Tips to make Chicken Shawarma with Creamy Garlic Sauce
- Marinate longer for more flavor. Overnight is best.
- Use thigh meat for juicier results.
- Pat the chicken dry before cooking for better browning.
- Make the sauce ahead to save time.
- For a quick meal, grill or pan-sear on high heat until cooked. You can also try this creamy pasta with garlic for another easy dinner idea: garlic parmesan chicken pasta.
Variation
- Use chicken breasts if you prefer lean meat.
- Add a pinch of cayenne or chili powder for heat.
- Swap mayonnaise in the sauce with Greek yogurt for a lighter sauce.
- Make a yogurt-tahini sauce instead of mayo for a different taste.
FAQs
Q: Can I use chicken breast instead of thighs?
A: Yes. Chicken breast works. Watch the cooking time so it does not dry out.
Q: How long should I marinate the chicken?
A: At least 1 hour. Overnight gives the best flavor.
Q: Can I make the sauce without mayonnaise?
A: Yes. Use plain Greek yogurt for a lighter sauce. Adjust lemon and salt to taste.
Q: Can I freeze the cooked chicken?
A: Yes. Freeze in a freezer-safe container for up to 2 months. Thaw in the fridge before reheating.
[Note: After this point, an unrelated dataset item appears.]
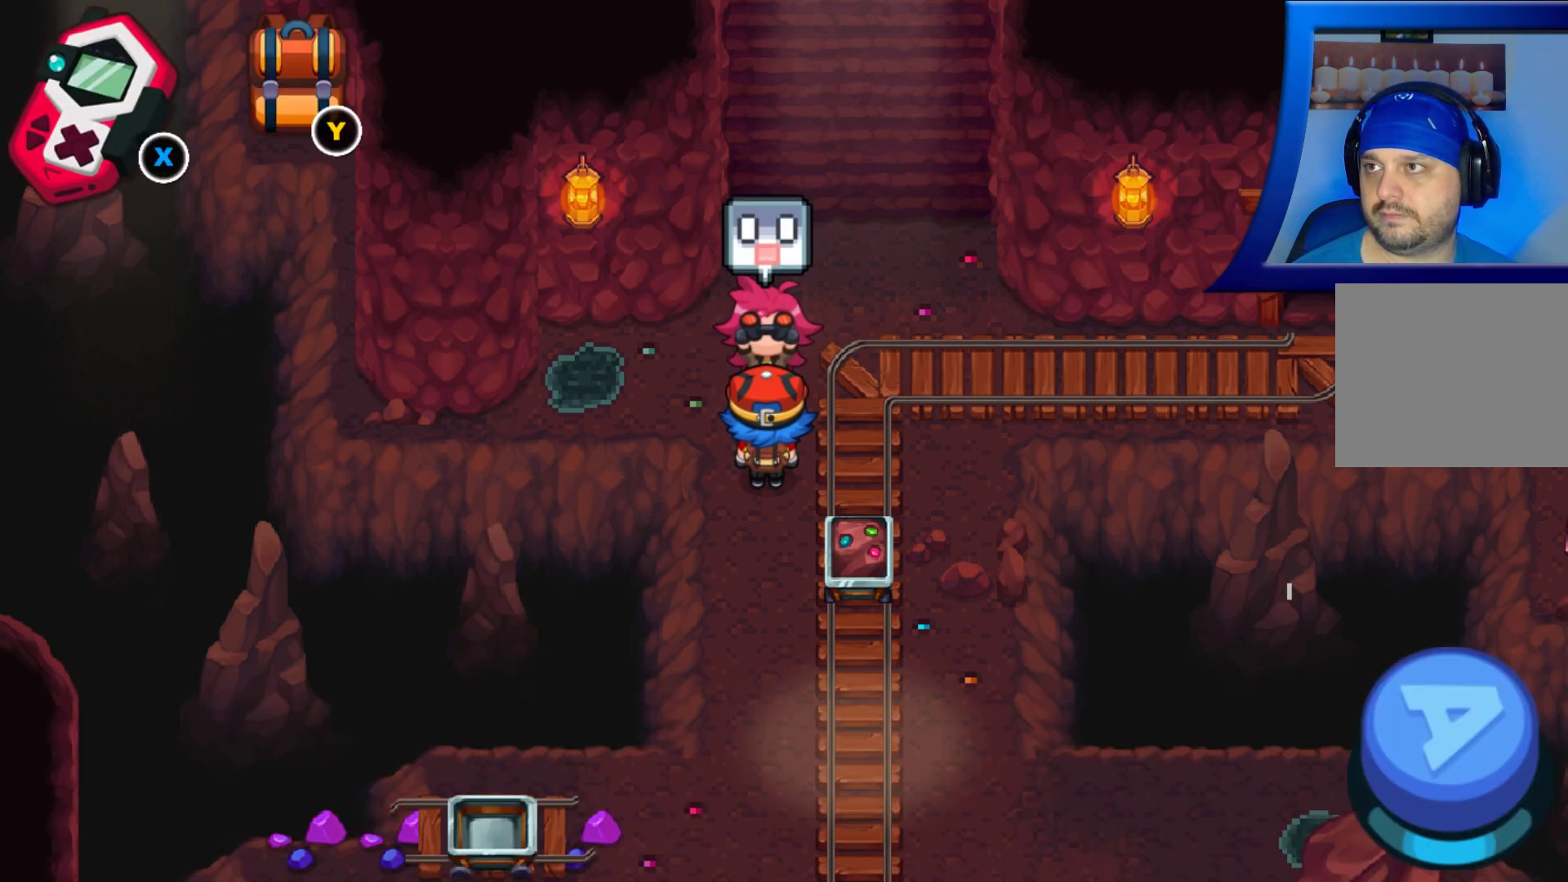
{"buttons": [], "left_stick": "center", "right_stick": "center", "events": []}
Q: Is there a vegetarian version?
A: You can use grilled mushrooms, seitan, or roasted cauliflower with the same spices and sauce.
Conclusion
This Chicken Shawarma with Creamy Garlic Sauce is a simple, tasty meal you can make at home. For another garlic white sauce style shawarma, see a similar take on Chicken Shawarma with Garlic White Sauce – Craving California. For more ideas on garlic-based shawarma, check this recipe for Chicken Shawarma with Garlic Sauce – Lite Cravings.

Chicken Shawarma with Creamy Garlic Sauce
Ingredients
For the Chicken Shawarma
- 2 lbs boneless, skinless chicken thighs Use thigh meat for juicier results.
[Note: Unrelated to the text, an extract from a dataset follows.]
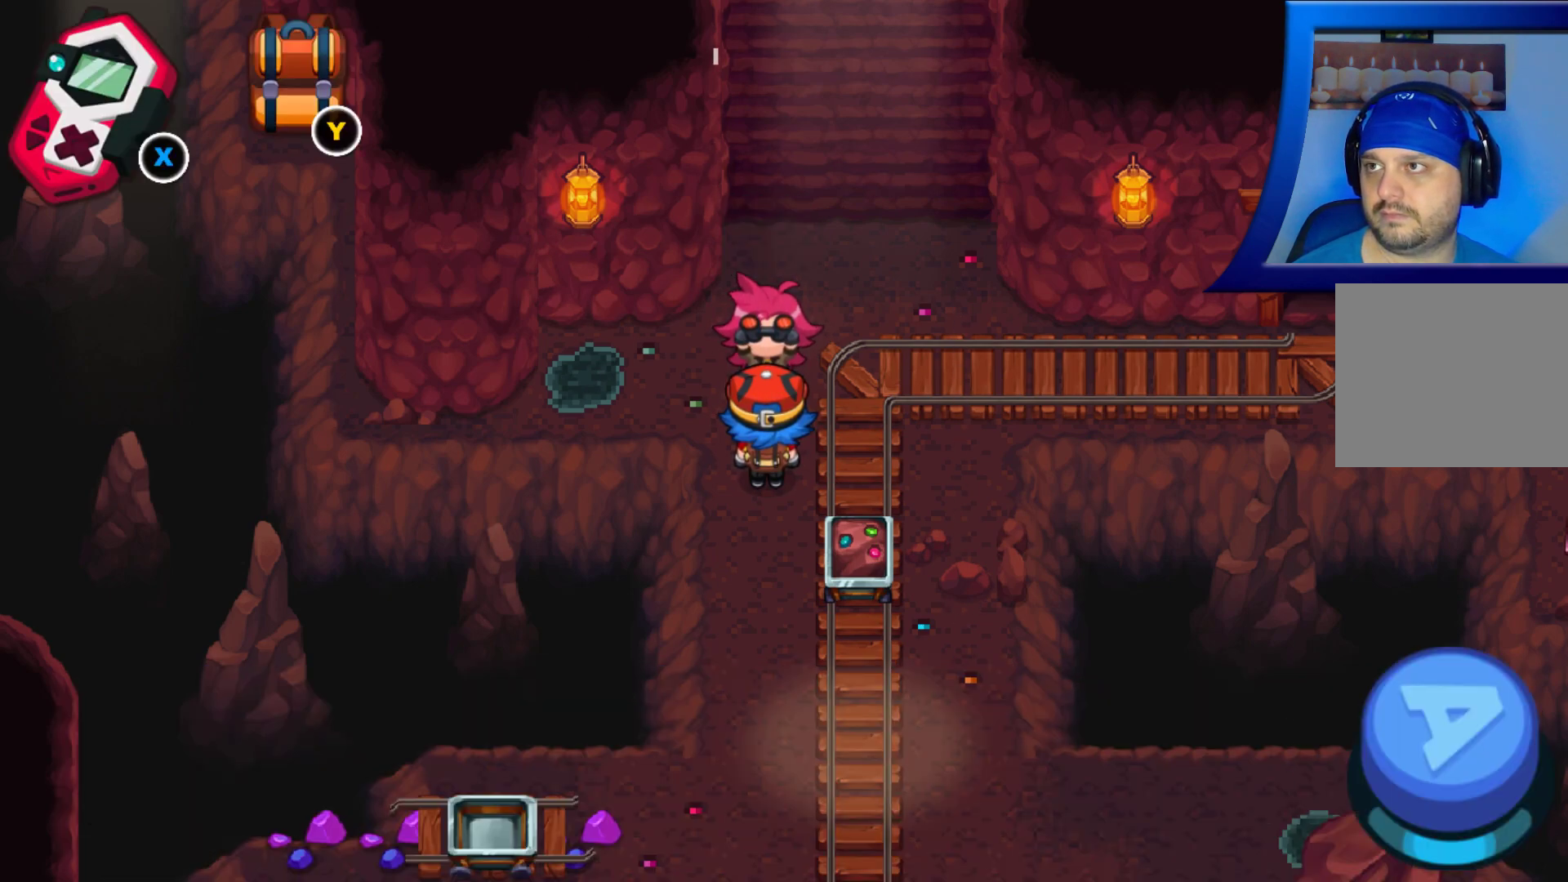
{"buttons": [], "left_stick": "center", "right_stick": "center", "events": []}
- 1/4 cup plain yogurt Marinate the chicken longer for more flavor.
- 1/4 cup olive oil
- 2 tablespoons lemon juice
- 4 cloves minced garlic
- 1 teaspoon ground cumin
- 1 teaspoon ground coriander
- 1 teaspoon smoked paprika
- 1/2 teaspoon ground allspice
- 1/2 teaspoon turmeric
- Salt and pepper, to taste
- Pita bread or flatbread, for serving Warm before serving.
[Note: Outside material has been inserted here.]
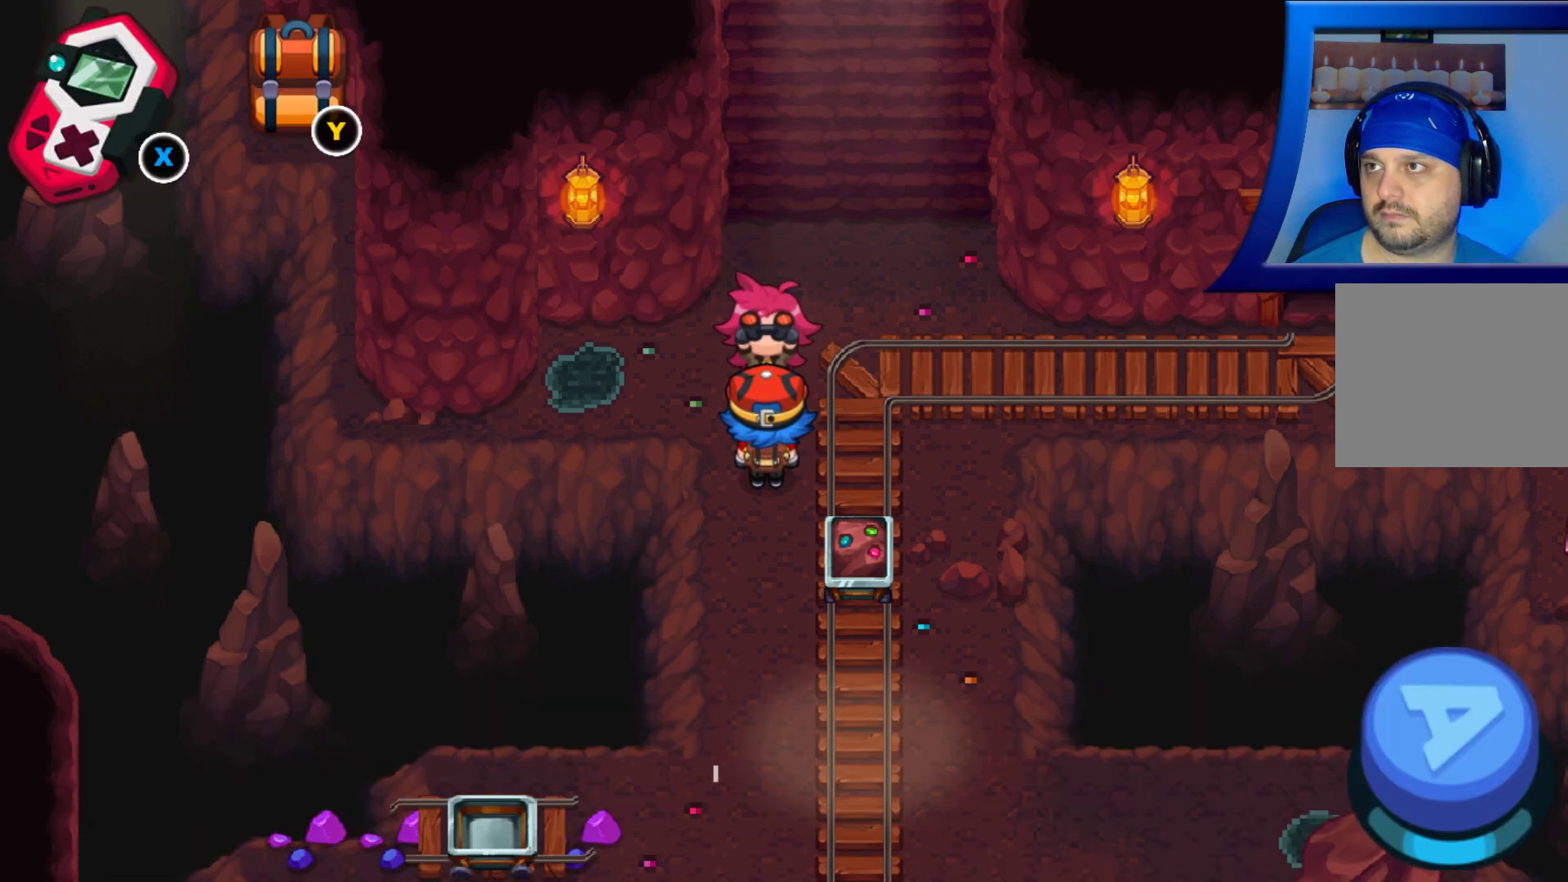
{"buttons": [], "left_stick": "center", "right_stick": "center", "events": []}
- Sliced cucumbers, tomatoes, and red onion, for serving
- Chopped fresh parsley, for garnish
For the Creamy Garlic Sauce
- 1 cup mayonnaise For a lighter sauce, swap with Greek yogurt.
- 2 tablespoons lemon juice
- 4 cloves minced garlic
- Salt and pepper, to taste
Instructions
Marinating the Chicken
- In a large bowl, combine yogurt, olive oil, lemon juice, minced garlic, ground cumin, ground coriander, smoked paprika, allspice, turmeric, salt, and pepper. Mix well to create a marinade.
- Add chicken thighs to the marinade, ensuring they're well coated. Cover and refrigerate for at least 1 hour, preferably overnight for best flavor.
Cooking the Chicken
- Preheat your grill or oven to medium-high heat. If using the oven, set it to 400°F (200°C).
- Grill the marinated chicken thighs for about 5-7 minutes on each side, until golden brown and cooked through. If using the oven, place chicken on a baking sheet and bake for 20-25 minutes, turning halfway.
Preparing the Sauce
- While the chicken is cooking, prepare the creamy garlic sauce. In a small bowl, combine mayonnaise, lemon juice, minced garlic, salt, and pepper. Mix until smooth and refrigerate until ready to serve.
Assembling the Shawarma
- Once the chicken is cooked, slice it thinly.
- Serve the chicken on warmed pita or flatbread, topped with cucumbers, tomatoes, red onion, and a drizzle of creamy garlic sauce.
- Garnish with chopped fresh parsley before serving.